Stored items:
◆ ◆ ◆ ◆ ◆
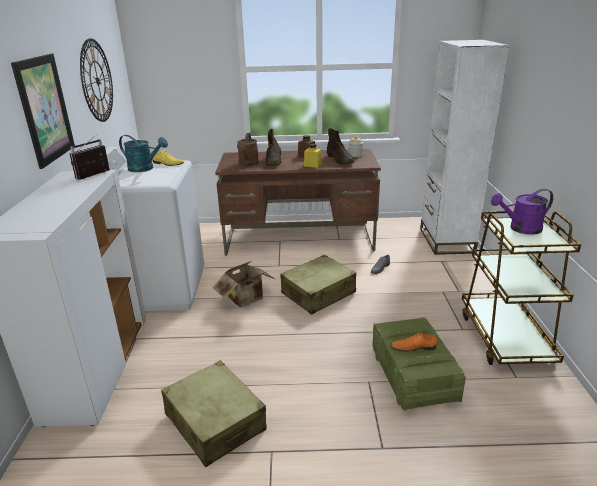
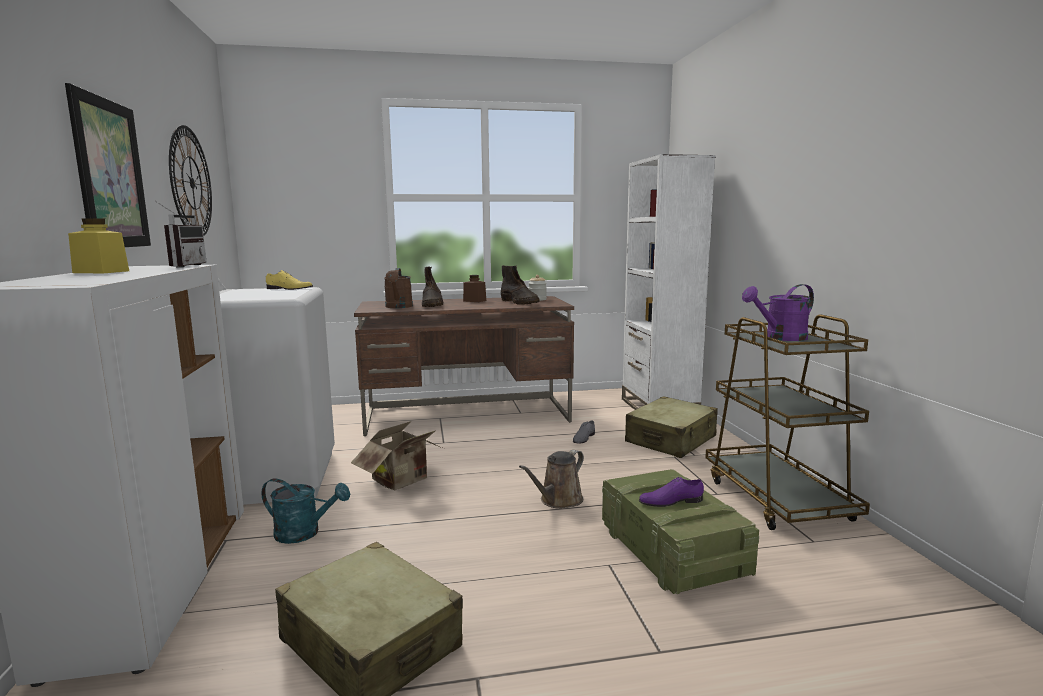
camera: 10 degrees left, 15 degrees down
(95, 176) = (182, 266): radio -> radio turned 150 degrees clockwise
(145, 169) = (255, 291): turquoise watering can -> turquoise watering can (304, 533)
(313, 165) = (486, 306): yellow jar -> yellow jar (101, 272)
(318, 293) = (507, 468): beige suitcase -> beige suitcase (671, 440)
(348, 325) = (558, 501): none -> brown watering can
(413, 347) = (670, 501): orange shoe -> purple shoe

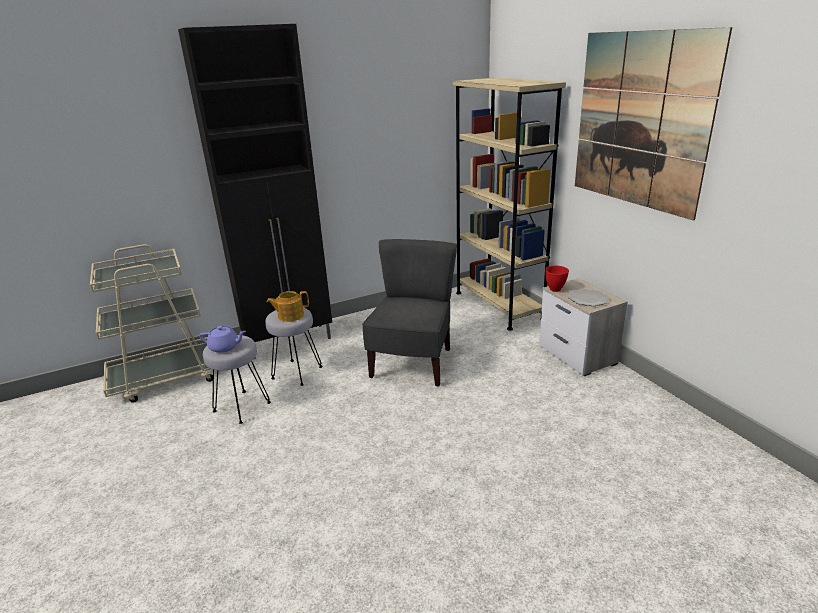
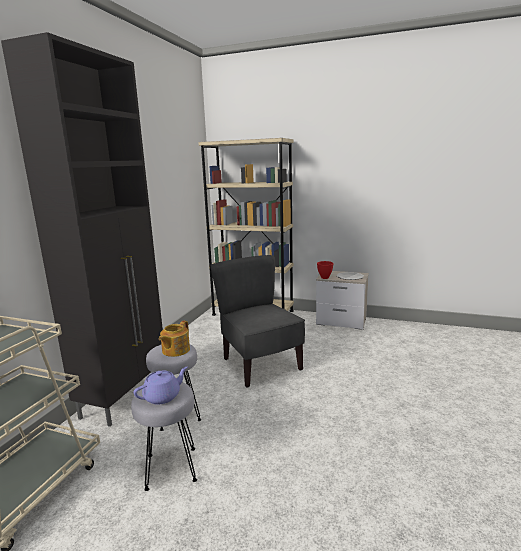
camera: 45 degrees left, 10 degrees down
(640, 121) = (361, 157): picture -> none

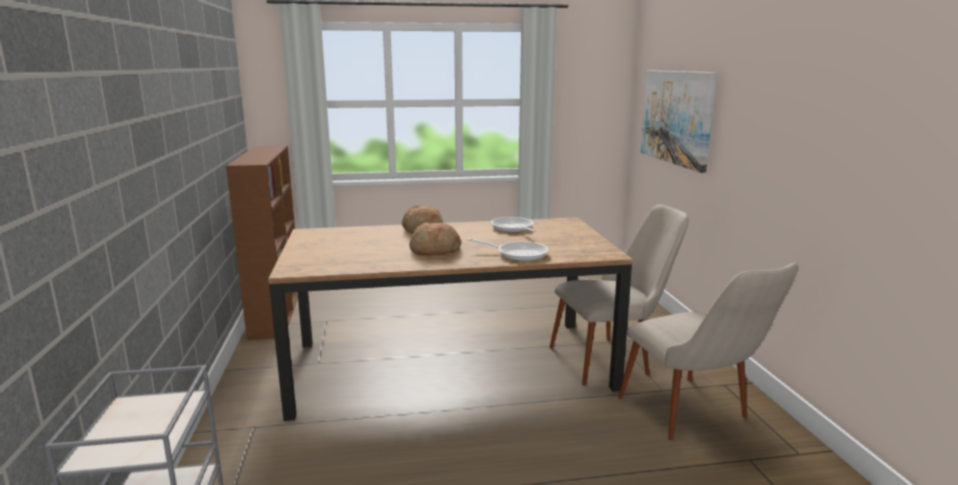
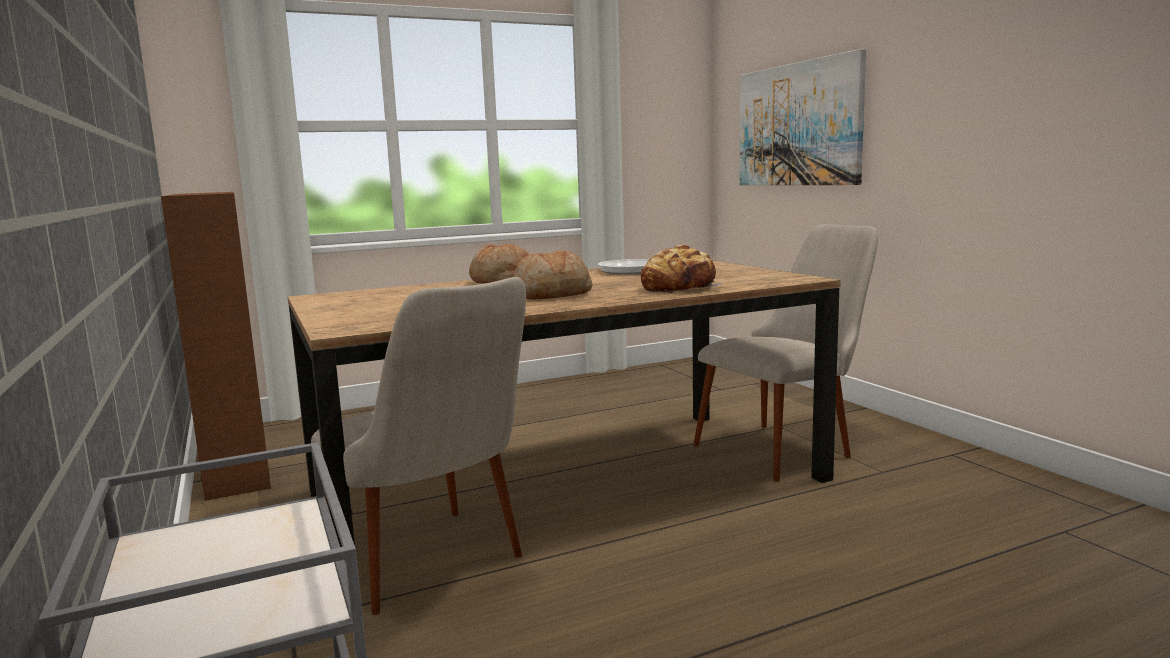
camera: 15 degrees left, 5 degrees down
(518, 254) = (679, 288): frying pan -> bread
(695, 418) = (952, 495): beige chair -> beige chair (436, 570)

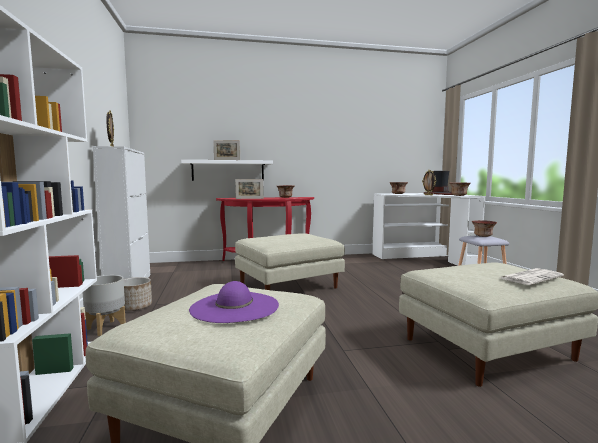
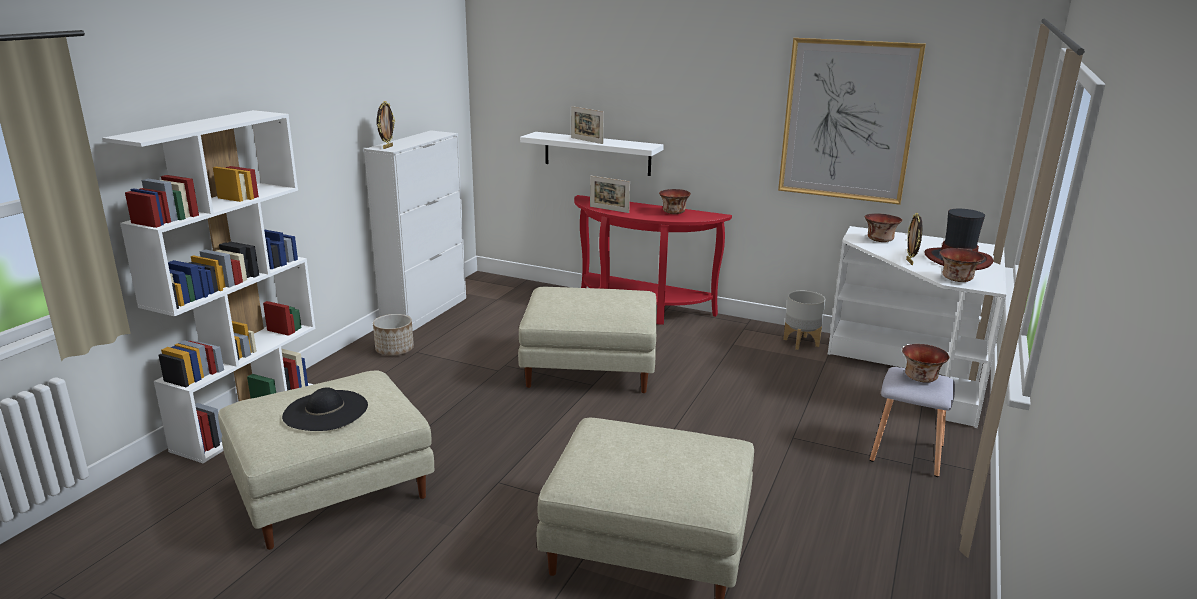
camera: 35 degrees right, 15 degrees up
(106, 328) = (344, 371): grey planter -> grey planter (801, 342)
(234, 307) = (325, 411): purple hat -> black hat
(366, 141) = (847, 121): none -> picture
(531, 277) = (669, 481): newspaper -> none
◆ ◆ ◆ ◆ ◆
### Directions for this task
Exactly the lines from the start of the entries above through the line with "(348, 325) = (558, 501): none" should be reproduced, and nothing else; drop the pictures.

### Answer to the exercise
camera: 10 degrees left, 15 degrees down
(95, 176) = (182, 266): radio -> radio turned 150 degrees clockwise
(145, 169) = (255, 291): turquoise watering can -> turquoise watering can (304, 533)
(313, 165) = (486, 306): yellow jar -> yellow jar (101, 272)
(318, 293) = (507, 468): beige suitcase -> beige suitcase (671, 440)
(348, 325) = (558, 501): none -> brown watering can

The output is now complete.